Пока Розамунда дремала, слуги принесли лохань и горячую воду. Как и предсказывала Энни, вода скоро ее согрела. Розамунда блаженно вздохнула, прикрыла глаза, но тут дверь распахнулась, и порог переступил лорд Кембридж.

— Кузина! — весело воскликнул он.

Розамунда всполошенно взвизгнула, гадая, что успел увидеть родственник. Но тот только отмахнулся:

— Ничего жизненно важного не просвечивает, дорогая моя. Изгибы и выпуклости женского тела меня не интересуют. Заметьте, модные дамы принимают посетителей, сидя в ванне.

— Я никогда не стану настолько модной, — объявила Розамунда, — и, судя по садовым статуям, женская плоть действительно не представляет для вас интереса, особенно в свете того, что вы рассказали мне о себе.
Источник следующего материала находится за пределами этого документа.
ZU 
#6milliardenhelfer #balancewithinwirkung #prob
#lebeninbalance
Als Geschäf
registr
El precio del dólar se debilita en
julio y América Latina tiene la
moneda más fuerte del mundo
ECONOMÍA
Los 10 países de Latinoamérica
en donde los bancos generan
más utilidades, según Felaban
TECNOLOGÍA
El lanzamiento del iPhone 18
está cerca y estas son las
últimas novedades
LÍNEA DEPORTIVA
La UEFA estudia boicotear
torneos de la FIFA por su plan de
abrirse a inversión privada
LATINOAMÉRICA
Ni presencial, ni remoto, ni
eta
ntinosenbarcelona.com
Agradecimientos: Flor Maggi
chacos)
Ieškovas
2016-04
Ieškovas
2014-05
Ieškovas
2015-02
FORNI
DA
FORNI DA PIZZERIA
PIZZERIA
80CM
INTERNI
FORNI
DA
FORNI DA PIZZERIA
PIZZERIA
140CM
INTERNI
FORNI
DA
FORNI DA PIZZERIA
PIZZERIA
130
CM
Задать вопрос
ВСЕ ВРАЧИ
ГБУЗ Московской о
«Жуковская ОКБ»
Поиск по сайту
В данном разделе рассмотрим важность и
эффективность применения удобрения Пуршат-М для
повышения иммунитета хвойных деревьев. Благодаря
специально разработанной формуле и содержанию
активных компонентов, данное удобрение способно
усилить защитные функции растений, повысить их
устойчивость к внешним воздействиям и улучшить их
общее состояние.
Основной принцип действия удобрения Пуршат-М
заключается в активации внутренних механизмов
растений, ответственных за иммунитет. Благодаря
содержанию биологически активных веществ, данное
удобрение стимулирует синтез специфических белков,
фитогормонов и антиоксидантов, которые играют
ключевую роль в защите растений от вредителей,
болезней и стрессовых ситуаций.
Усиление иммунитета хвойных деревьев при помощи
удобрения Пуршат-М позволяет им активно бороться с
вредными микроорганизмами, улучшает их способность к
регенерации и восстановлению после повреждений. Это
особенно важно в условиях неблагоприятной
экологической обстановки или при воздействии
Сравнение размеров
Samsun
Все же я никогда не развлекала гостя, если, разумеется, не считать мужа, сидя в ванне.

— Значит, вы и сэр Оуэн мылись вместе, — хмыкнул он, но, тут же став серьезным, сообщил:

— Сегодня во второй половине дня мне удалось поговорить с ее величеством королевой. Она примет вас завтра в два часа, дорогая моя. Я сказал ей, что, пока двор находится в Лондоне, вы будете жить у меня. Ей не терпится вас увидеть, и она рада, что вы сможете провести с ней рождественские праздники. Через несколько дней двор переезжает в Ричмонд. Не расстраивайтесь, это поблизости. Придется Долл помочь вашей Энни. Долл творит чудеса с прическами, а вы не можете появиться при дворе с вашей, пусть и чудесной, косой, которую вы носите каждый день. Вы должны выглядеть более элегантно, дорогая Розамунда, если не хотите, чтобы над вами смеялись. А теперь я вас оставлю.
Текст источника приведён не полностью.